Is This what it is going to take?

I woke up this morning feeling hungry. Not the kind of hungry that has you running for the refrigerator but the kind of hungry that makes you think, “I could eat”. I haven’t felt this way in way too long. An intense gym workout Friday, 36 miles of tempo on Saturday and 75 endurance miles in the blazing Miami sun on Sunday is apparently what it takes for my body to kick up it’s metabolic rate into the next gear.

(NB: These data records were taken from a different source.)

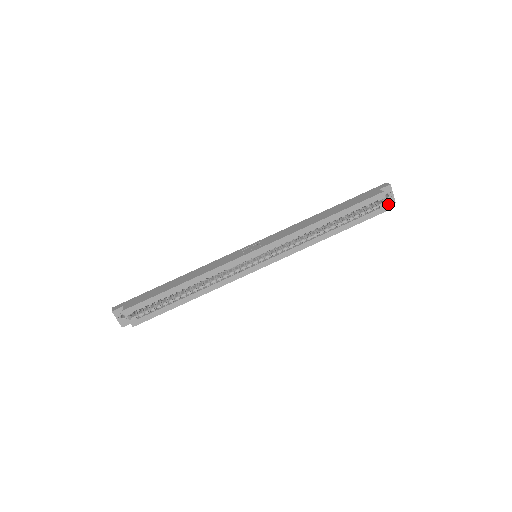
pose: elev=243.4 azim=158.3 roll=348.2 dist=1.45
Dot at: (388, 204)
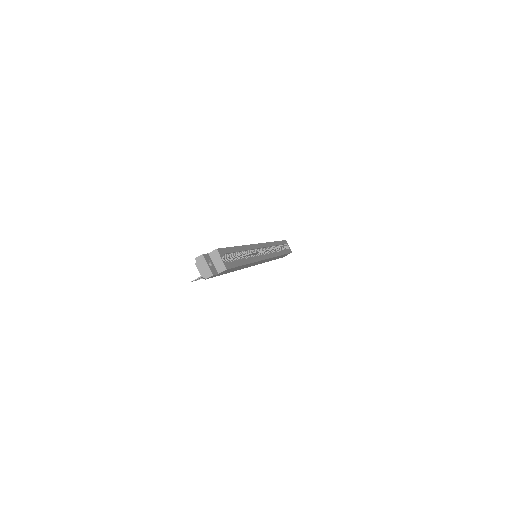
Dot at: occluded
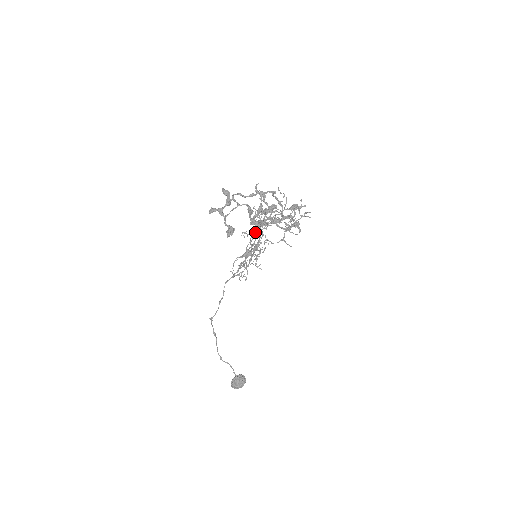
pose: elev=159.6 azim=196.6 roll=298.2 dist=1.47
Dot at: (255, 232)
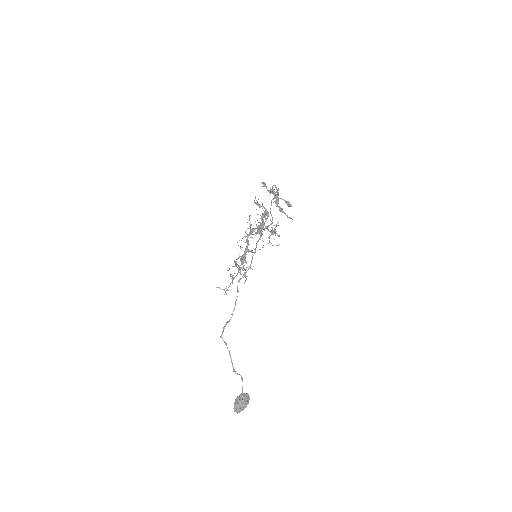
Dot at: occluded
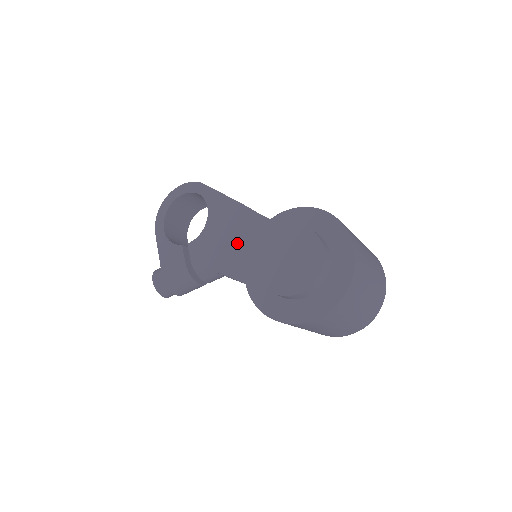
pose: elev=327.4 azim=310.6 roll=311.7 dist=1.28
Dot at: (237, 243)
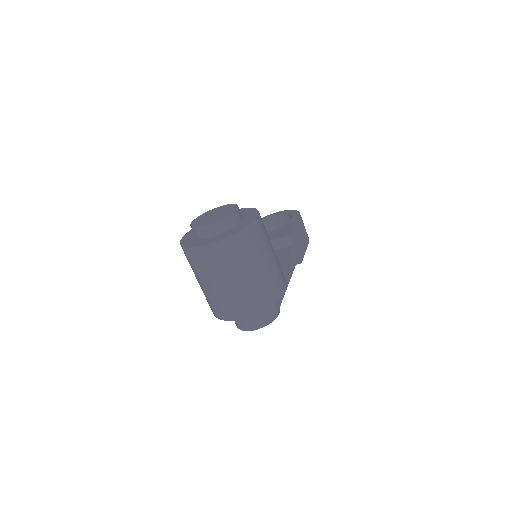
Dot at: occluded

 I have been trying to work up my mileage and effort over the last few weeks to ready myself for group riding in Miami. There are many groups out there filling the air with the whirring sound of chain on cog, casual conversation and the occasional trash talk. Some groups are organized with military like precision with a double pace line and strict 30 second rotation but most are “free for alls” swelling and thinning like a swarm of bees in search of a new nest. I like to ride on Saturday with the group from Lareo’s but I am afraid it will take me a few months working my way through the slower groups before I can return to the pace that these guys keep.

 If you ride in Southern Florida you know what the sun and miles do to your body and brain. You cannot think, you are thirsty but cannot drink. You are not hungry but must eat. You cannot balance yourself as you remove your socks and shoes. Your wife asks you questions but you cannot hear the words through the fog that has settled in your head. “You’re weird”, she says after twenty minutes of attempting a conversation with you. By now a protein shake with fresh blueberries has begun to nourish you, yet your legs continue to ache and still you can hardly muster a complete sentence. “Just tired” you reply.

One singular thought rolls over the mind like a recurring bad dream.

Is this really what it’s going to take?